Many human expressions are difficult to interpret because they are ambiguous. I offer the following two examples.
- Natural language is very ambiguous. The classic sentence “Time flies like an arrow; fruit flies like a banana” has many different possible interpretations. Sentences can have ambiguous parses (is “time” a noun, or is it an adjective modifying “flies”; is “flies” a verb or a noun; etc). Words can be ambiguous, commonly called word sense disambiguation (WSD). Is “bass” a fish or a kind of musical instrument?
- Human emotions are ambiguous. They require interpreting facial expressions, body language, sarcasm, etc. And people often disagree on the proper interpretation of a person’s emotion: “Is Bob angry at me?” “No, You know how he is.
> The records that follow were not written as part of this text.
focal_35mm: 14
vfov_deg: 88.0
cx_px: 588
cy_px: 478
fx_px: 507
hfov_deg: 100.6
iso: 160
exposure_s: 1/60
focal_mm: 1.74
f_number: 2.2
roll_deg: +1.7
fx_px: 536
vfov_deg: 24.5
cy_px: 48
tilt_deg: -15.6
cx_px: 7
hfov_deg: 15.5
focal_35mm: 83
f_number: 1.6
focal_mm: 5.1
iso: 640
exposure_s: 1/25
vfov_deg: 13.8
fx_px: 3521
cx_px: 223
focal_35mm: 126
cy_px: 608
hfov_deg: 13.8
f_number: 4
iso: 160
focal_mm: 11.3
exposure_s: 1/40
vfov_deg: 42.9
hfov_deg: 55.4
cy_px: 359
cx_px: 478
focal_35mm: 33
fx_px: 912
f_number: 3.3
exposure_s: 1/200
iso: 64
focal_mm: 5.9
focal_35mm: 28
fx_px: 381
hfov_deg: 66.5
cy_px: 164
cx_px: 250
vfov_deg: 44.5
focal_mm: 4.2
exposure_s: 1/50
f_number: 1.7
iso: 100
He was just making a joke.”
To be more precise, an input is ambiguous when there are multiple output interpretations consistent with that input. The goal is to determine which output interpretation(s) are, in some sense, most appropriate. Many elements (surrounding context, background knowledge, common sense, etc.) help decide which interpretations are most appropriate.
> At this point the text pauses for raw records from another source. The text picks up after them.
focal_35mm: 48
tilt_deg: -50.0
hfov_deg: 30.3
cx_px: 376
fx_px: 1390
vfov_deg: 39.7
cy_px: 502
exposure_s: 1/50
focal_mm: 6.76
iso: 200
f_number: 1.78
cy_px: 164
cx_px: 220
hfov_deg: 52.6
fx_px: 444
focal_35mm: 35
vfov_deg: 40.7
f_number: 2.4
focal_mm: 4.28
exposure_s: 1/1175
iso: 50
Pushing this idea farther, we should change from discussions of structured data vs. unstructured data and start discussing unambiguous data vs. ambiguous data.
From: structured data vs. unstructured data
To: unambiguous data vs. ambiguous data
There are many cases where structured vs. unstructured misses the point. A row of structured data is easy to process not because it is physically separated into separate fields. It is easy to process because here is only one way to interpret that row. Structured data can even be ambiguous, in which case we need to “clean the data” (remove ambiguity). Java code has exactly the same structure as natural language, but compilers are not “cognitive” because the Java programming language is unambiguous.
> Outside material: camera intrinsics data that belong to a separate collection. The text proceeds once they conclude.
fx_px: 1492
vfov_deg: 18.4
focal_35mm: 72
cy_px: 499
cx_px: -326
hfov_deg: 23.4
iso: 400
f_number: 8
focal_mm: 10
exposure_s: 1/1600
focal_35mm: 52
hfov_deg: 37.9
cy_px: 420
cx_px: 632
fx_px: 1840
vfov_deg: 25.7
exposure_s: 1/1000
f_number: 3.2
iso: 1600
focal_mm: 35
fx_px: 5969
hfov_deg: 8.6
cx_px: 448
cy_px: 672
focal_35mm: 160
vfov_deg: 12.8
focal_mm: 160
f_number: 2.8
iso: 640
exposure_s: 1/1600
The fundamental problem is to accept an ambiguous input plus its available context, and search through the space of all possible interpretations for the most appropriate output(s). That is, a cognitive process is a search process.
In the Programmable Era, programmers were able to resolve low levels of ambiguity by the seat of their pants, either because there were few possible interpretations or because interpretation resolution could be “factored” into a sequence of more or less independent resolution steps. But as the amount of ambiguity increases, programmers are unable to satisfactorily resolve ambiguity by the seat of their pants. In the Cognitive Era, programmers need Ambiguity Resolution Frameworks (ARFs) to help them process large amounts of ambiguity. Machine learning is one kind of ARF which takes as input multiple features (each of which can be understood by the programmer) and combines all the features together to resolve down to few interpretations (note that I’m not requiring ARFs to perfectly resolve all ambiguity to a single interpretation). The Cognitive Era is largely populated by cases where imperfect resolution of large interpretation spaces is an unavoidable consequence of the input’s irreducible ambiguity.
I also disagree that expertise is a defining criterion for cognitive computing. A better, more inclusive, criterion is action.
Only humans can accept and interpret expertise. Requiring a cognitive system to output expertise necessarily forces a human “into the loop”. While appropriate is some cases, it is wrong to require a human in the loop of every cognitive system. Rather, we should encourage the development of autonomous systems that are able to act on their own. The distinction between expertise and action is not completely black and white: Watson’s Jeopardy! system did both by ringing a buzzer (action) and providing an response (expertise).
Many years ago, IBM defined the “autonomic MAPE loop” consisting of four steps: M: monitor or sense, A: analyze, P: plan, and E: execute or effectors or act. Not all cognitive systems must contain a MAPE loop, but I see it as more inclusive than the 4 E’s above. Expertise is best characterized as the output of the Analysis step, requiring a human to perform the Plan step. The Observe-Interpret-Evaluate-Decide loop is similar to the MAPE loop, with Observer=M, Interpret & Evaluate=A, Decide=P & E. But they both end with an action.
So instead of the 4 E’s, I suggest we define cognitive computing by the 3 A’s: Adaptive, Ambiguous, and Action.